For Bruce Nauman, always far ahead, the study of body parts was a component of his physical and psychological themes. Since the end of the 1960’s he has continually tested and reinvented art by reshaping traditional forms an creating new ones. Ground-breaking work, using a wide range of media, including sculpture, sound, film, video and neon. Aged eighty this year, Nauman is widely recognised as one of the most innovative and influential artists of the late 20th and early 21st centuries.
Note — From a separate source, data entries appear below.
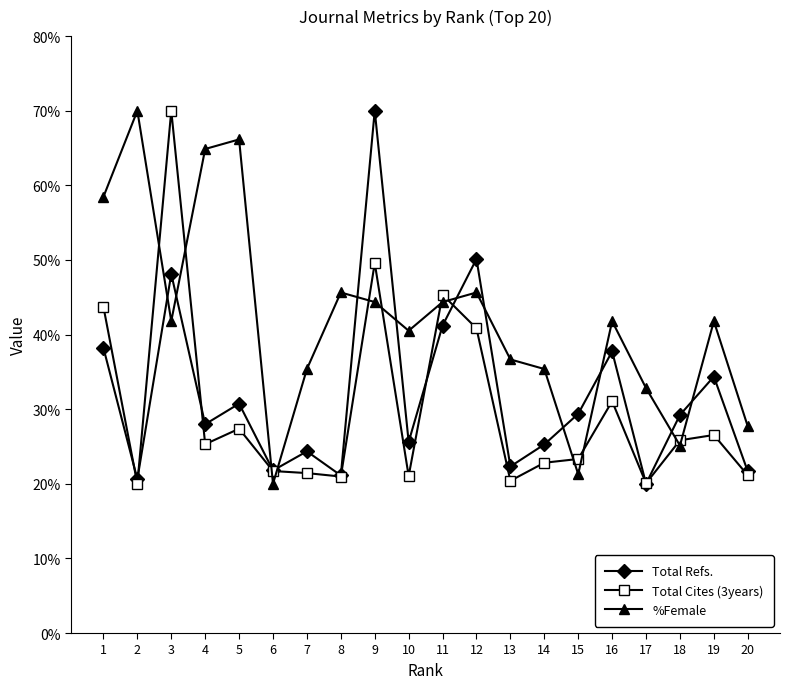

In Total Refs., how many points are lower than both neighbors (excluding endpoints)?

7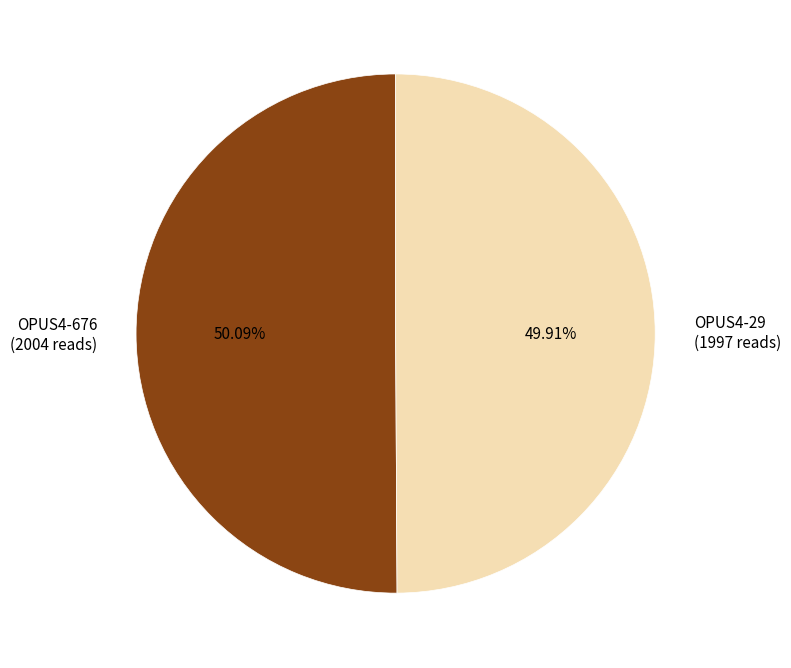

What portion of the pie excludes OPUS4-676?

49.9%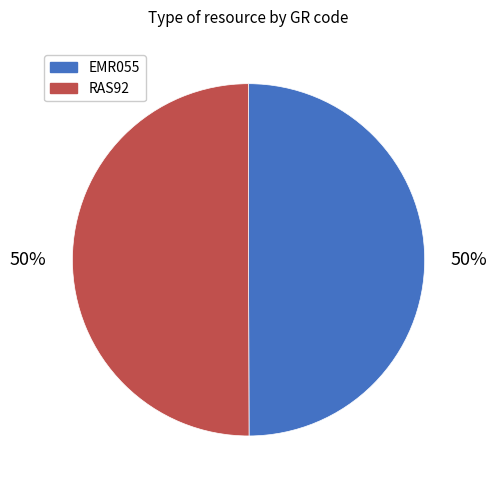

True or false: EMR055 accounts for 63% of the total.

False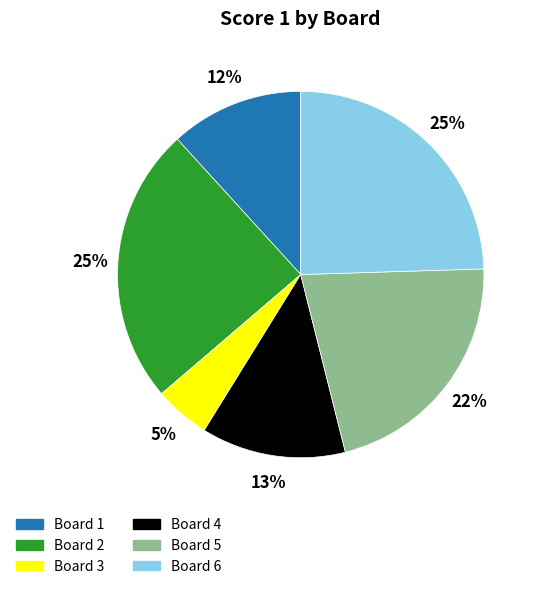

True or false: Board 4 accounts for 1% of the total.

False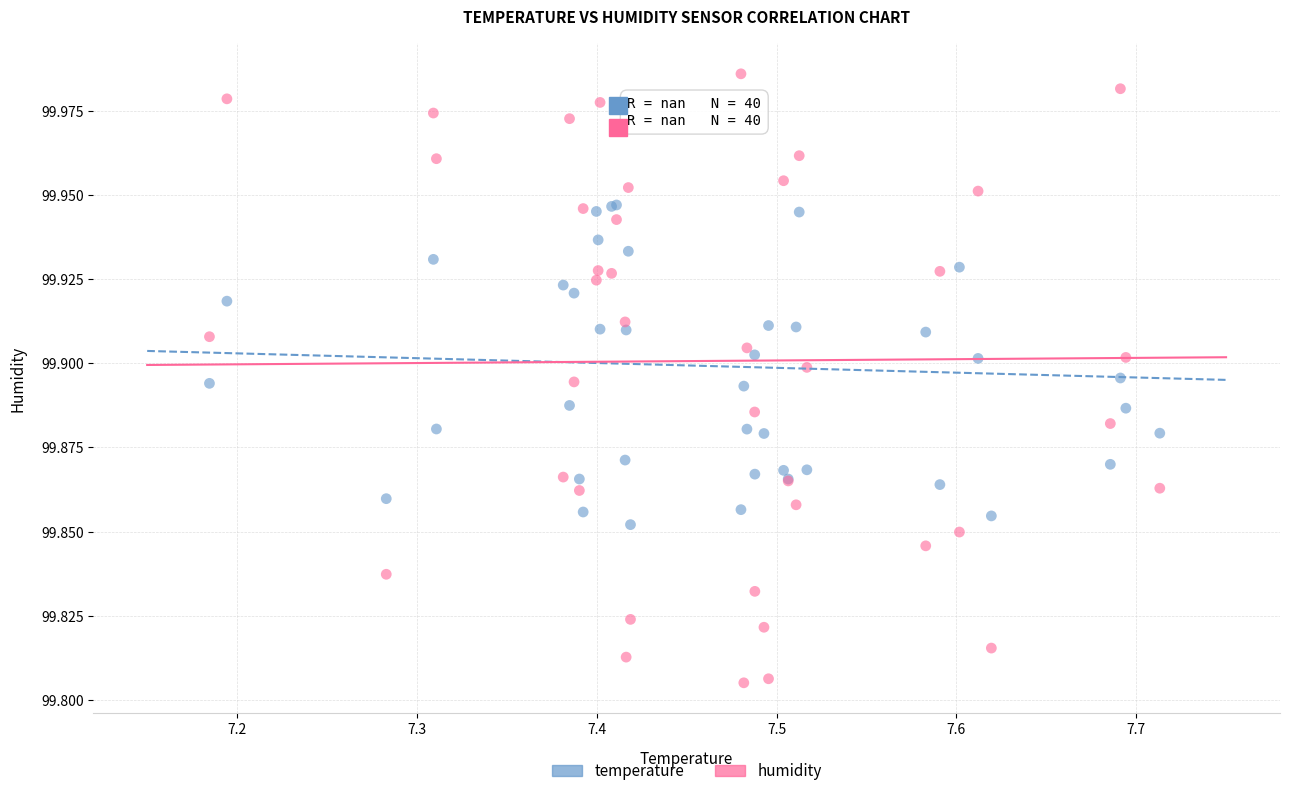

Which series reaches the minimum Y coordinate?

humidity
The exhibition in Tate Modern, with more than 40 projections, sculptures and installations, is the most substantial survey in London of Nauman’s work for more than 20 years. The exhibition includes the artist’s early iconic neon spiral, The True Artist Helps the World by Revealing Mystic Truths (Window and Wall Sign, 1967). Tate Modern has included other early neon work such as My Name As Though It Were Written On the Surface of the Moon, 1968 – a drawn out image of his own name, inspired by images of an Apollo space mission mapping the moon. Artworks such as Henry Moore Bound to Fail 1967/70 and A Cast of the Space Under My Chair 1965/68 highlight Nauman’s conceptual and often performative approach towards sculpture, the body and studio practice. Black Marble Under Yellow Light 1981/1988 is an encounter with his unsettling manipulation of space and light.
Mathematics, physics, conceptual art
Bruce Nauman (1941) was born in the Midwest, in Fort Wayne, Indiana. His father was an engineer for General Electric, which meant the family often moved. Bruce studied mathematics and physics in Wisconsin (1960-1964) and art in California (1965-1966). At the end of the 1960’s the artist moved to Pasadena, later to New Mexico. He painted, followed by sculpture, performance and cinema. Art for him was an activity more than a product, commentating, also playing with language and visual symbols.
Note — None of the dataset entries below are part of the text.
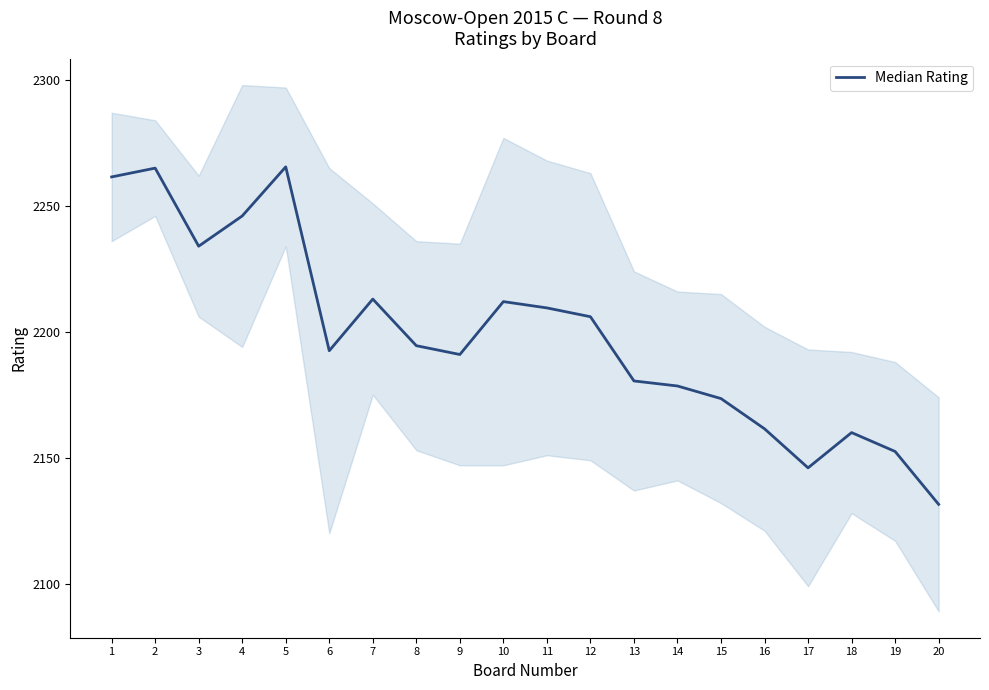

What is the sum of all values?

43974.5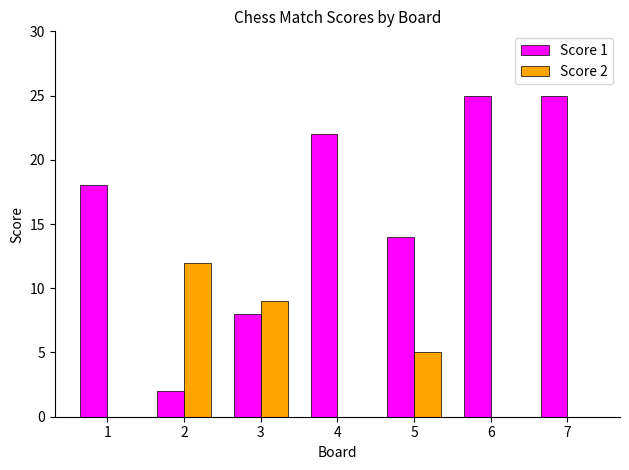

What is the sum of all Score 1 values?

114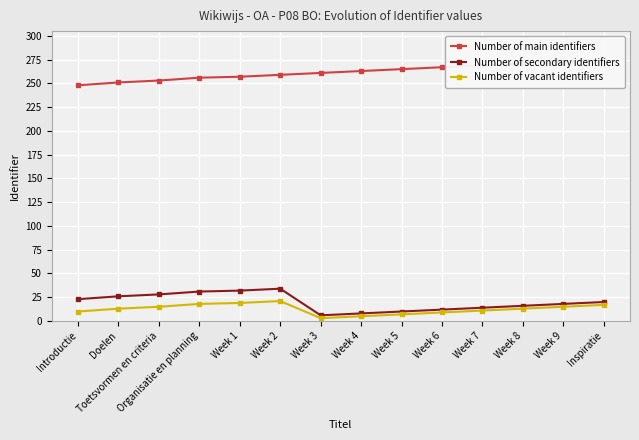

Which category has the highest value across all series?

Inspiratie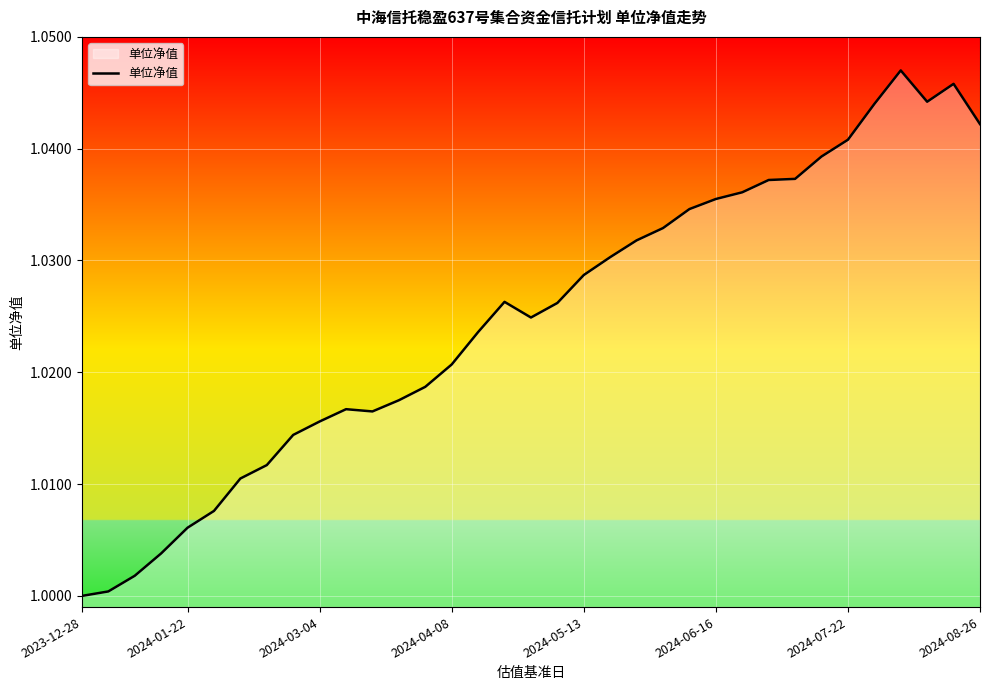

How many interior local valleys (lower than both neighbors) does the data have?

3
Many collections in museums of contemporary art worldwide include Nauman’s work. The organisers of the current London exhibition, Tate Modern and Stedelijk Museum Amsterdam, ask: ‘Why Nauman, why now?’ This is their explanation: ‘Nauman is not unknown to contemporary art enthusiasts in Western Europe and the United States of America. A hundred or more monographic publications, or catalogues for important group exhibitions in which his works have featured, testify to his reputation and influence.
Added to the weight of all this, his preoccupations over more than fifty years are those that distinguish so much contemporary art making today – the deployment of humble materials, the blurring of performance and its documentary means, and the use of moving image as immersive installation. It is precisely the normalisation of these approaches that confirms Nauman’s prescience and relevance today.’
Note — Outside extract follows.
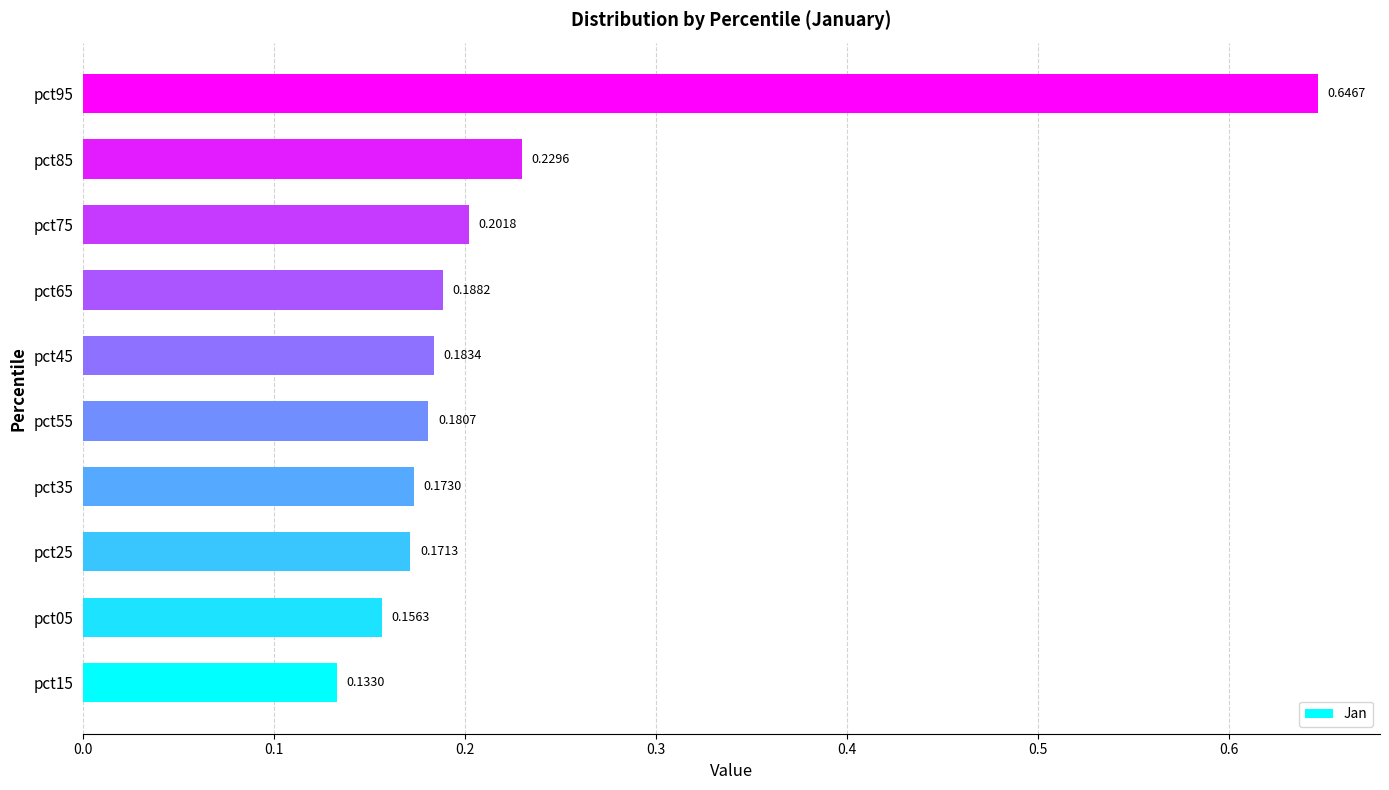

Does the chart contain stacked bars?

No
Nauman was a visionary. Tate Modern concludes: ‘It is appropriate and timely that an artist of his influence and standing should be the subject of deeper exploration.’ It was in Western Europe the American artist first gained significant attention, his work shown by Konrad Fischer in his gallery (Düsseldorf, 1968), in Harald Szeemann’s influential exhibitions When Attitudes Become Form (Kunsthalle Bern, 1969) and Documenta 5 (Kassel, 1972).
The book (100 illustrations) published alongside the exhibition in Tate Modern includes texts on Nauman’s video works of the 1980s and 1990s. Also a conversation between the artist and former Tate Modern curator Andrea Lissoni and -director Nicholas Serota, commenting Nauman is both the last modern artist and the very first contemporary artist. A restlessly inventive artist, shaping our understanding of how contemporary art can both reflect and comment on our experience of ourselves and of the world.
Ref: Tate Modern, Press department; ‘Brue Nauman’, edited by Andrea Lissoni and Nicholas Serota, Paperback (9781849767187)
Tate Modern is currently closed due to Covid. However, there is an online tour of the Nauman show available exclusively to Tate Members.